[Material for this task]

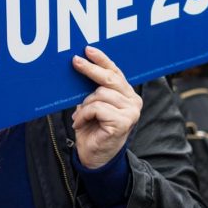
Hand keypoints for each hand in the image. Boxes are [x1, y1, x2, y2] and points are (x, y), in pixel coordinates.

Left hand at [71, 46, 142, 169]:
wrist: (94, 157)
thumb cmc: (92, 129)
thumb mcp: (92, 104)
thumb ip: (93, 88)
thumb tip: (81, 64)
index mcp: (127, 95)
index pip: (115, 72)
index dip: (102, 60)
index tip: (87, 49)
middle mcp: (133, 101)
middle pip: (109, 78)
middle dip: (90, 69)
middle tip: (75, 62)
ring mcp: (131, 112)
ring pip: (99, 94)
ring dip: (85, 105)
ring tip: (81, 118)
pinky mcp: (124, 122)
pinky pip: (97, 107)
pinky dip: (84, 114)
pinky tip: (81, 124)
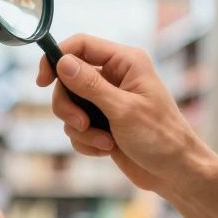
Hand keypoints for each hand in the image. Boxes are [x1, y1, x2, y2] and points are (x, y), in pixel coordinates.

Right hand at [36, 35, 208, 195]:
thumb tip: (62, 62)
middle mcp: (115, 76)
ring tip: (104, 142)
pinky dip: (86, 141)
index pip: (81, 45)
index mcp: (126, 62)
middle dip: (69, 106)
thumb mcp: (123, 110)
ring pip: (70, 106)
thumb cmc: (160, 137)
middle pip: (68, 79)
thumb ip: (90, 86)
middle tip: (81, 124)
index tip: (42, 81)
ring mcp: (108, 100)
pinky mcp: (103, 122)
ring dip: (81, 129)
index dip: (57, 58)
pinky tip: (106, 149)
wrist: (175, 172)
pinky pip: (76, 127)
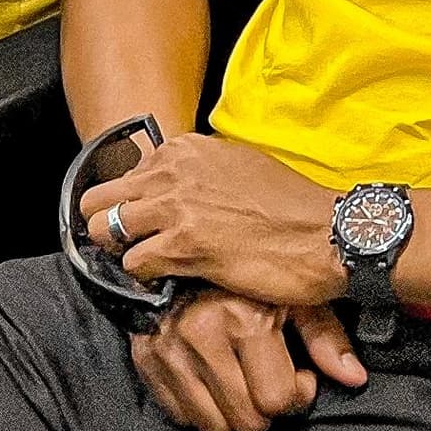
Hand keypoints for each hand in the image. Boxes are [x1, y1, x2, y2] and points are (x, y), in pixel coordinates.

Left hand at [82, 129, 351, 306]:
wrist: (331, 234)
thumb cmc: (294, 207)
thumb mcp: (240, 166)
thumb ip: (199, 172)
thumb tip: (173, 188)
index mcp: (187, 149)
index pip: (126, 173)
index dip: (129, 203)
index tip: (143, 223)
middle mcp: (175, 170)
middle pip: (99, 198)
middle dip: (106, 225)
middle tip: (128, 247)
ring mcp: (177, 206)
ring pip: (104, 230)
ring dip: (120, 253)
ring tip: (147, 266)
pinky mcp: (185, 246)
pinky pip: (133, 265)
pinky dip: (144, 278)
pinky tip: (169, 281)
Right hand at [123, 285, 369, 430]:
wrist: (187, 239)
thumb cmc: (254, 269)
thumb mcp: (294, 292)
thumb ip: (325, 336)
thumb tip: (355, 378)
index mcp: (244, 318)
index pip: (277, 399)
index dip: (297, 395)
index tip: (300, 378)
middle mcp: (202, 334)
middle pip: (246, 420)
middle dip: (267, 410)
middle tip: (271, 383)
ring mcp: (169, 347)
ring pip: (212, 425)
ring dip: (233, 413)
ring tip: (244, 381)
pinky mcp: (144, 355)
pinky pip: (179, 413)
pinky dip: (201, 407)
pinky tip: (214, 379)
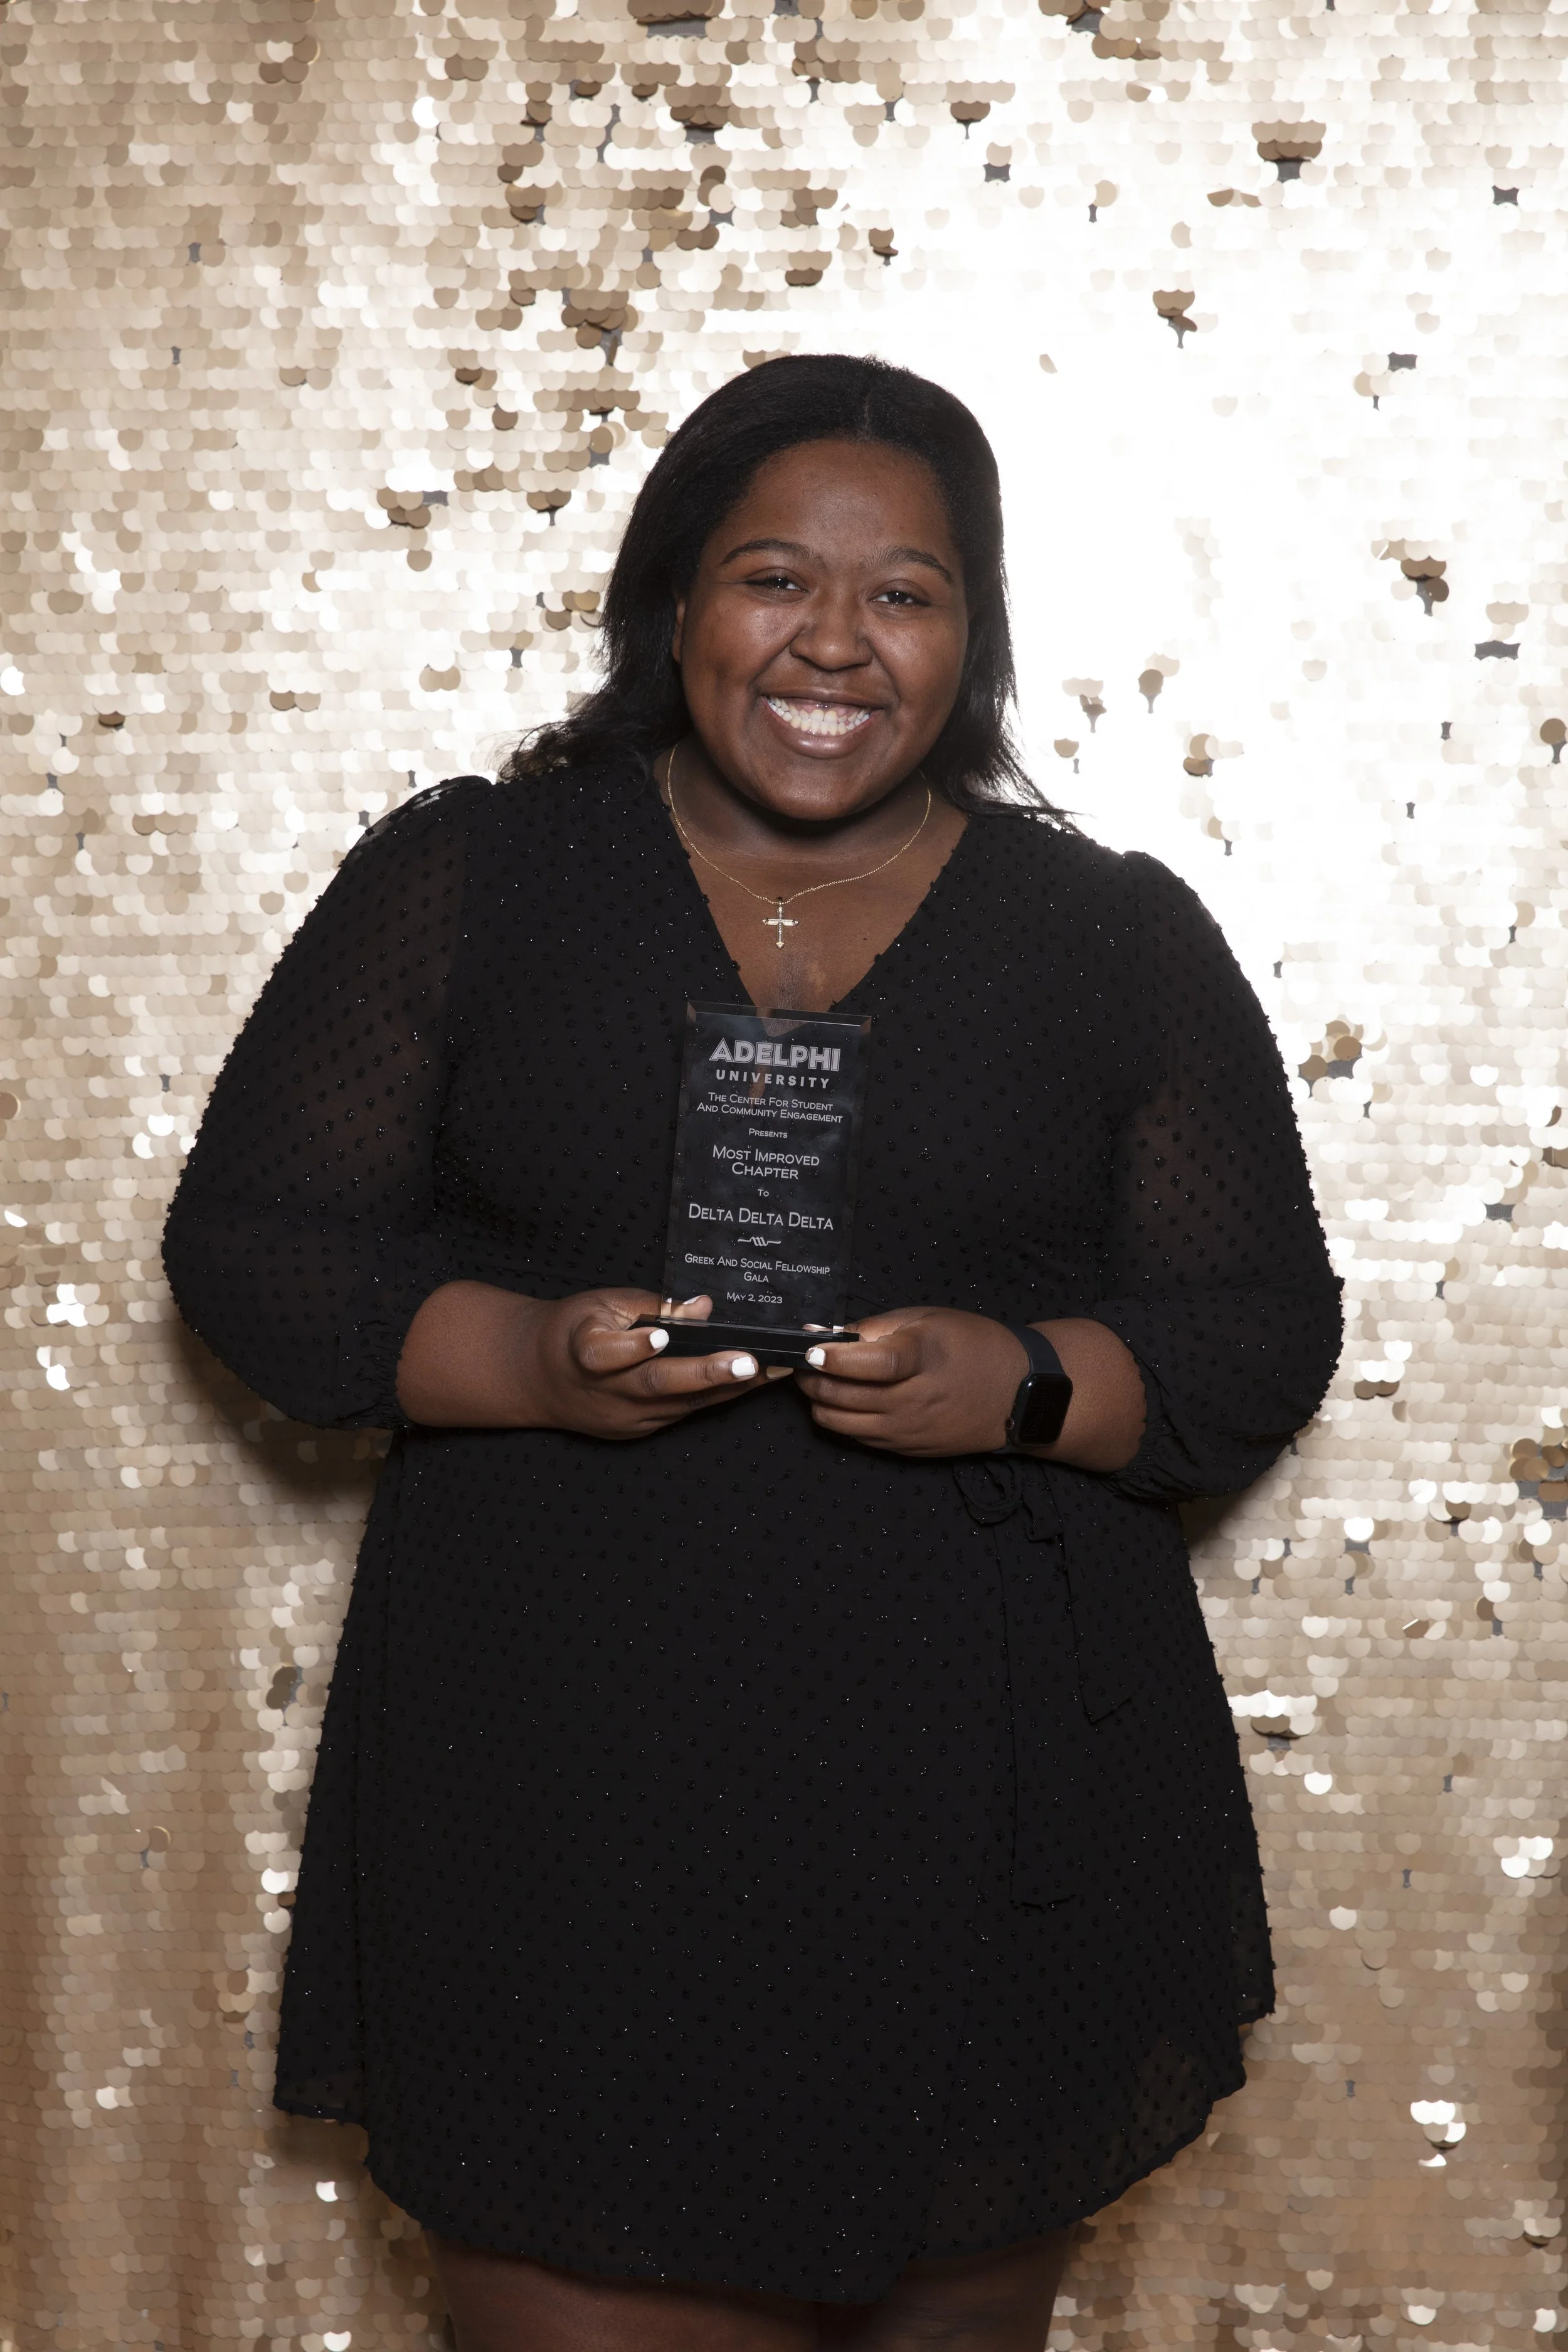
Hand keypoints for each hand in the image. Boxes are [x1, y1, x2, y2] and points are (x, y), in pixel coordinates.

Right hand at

[/Material for this task]

◆ Work item
Only lines holding the word "Right" are wanted; list them all from the material.

◆ Response to the exercise
Right hand at [36, 35, 208, 195]:
Right hand at [123, 285, 369, 430]:
Right hand at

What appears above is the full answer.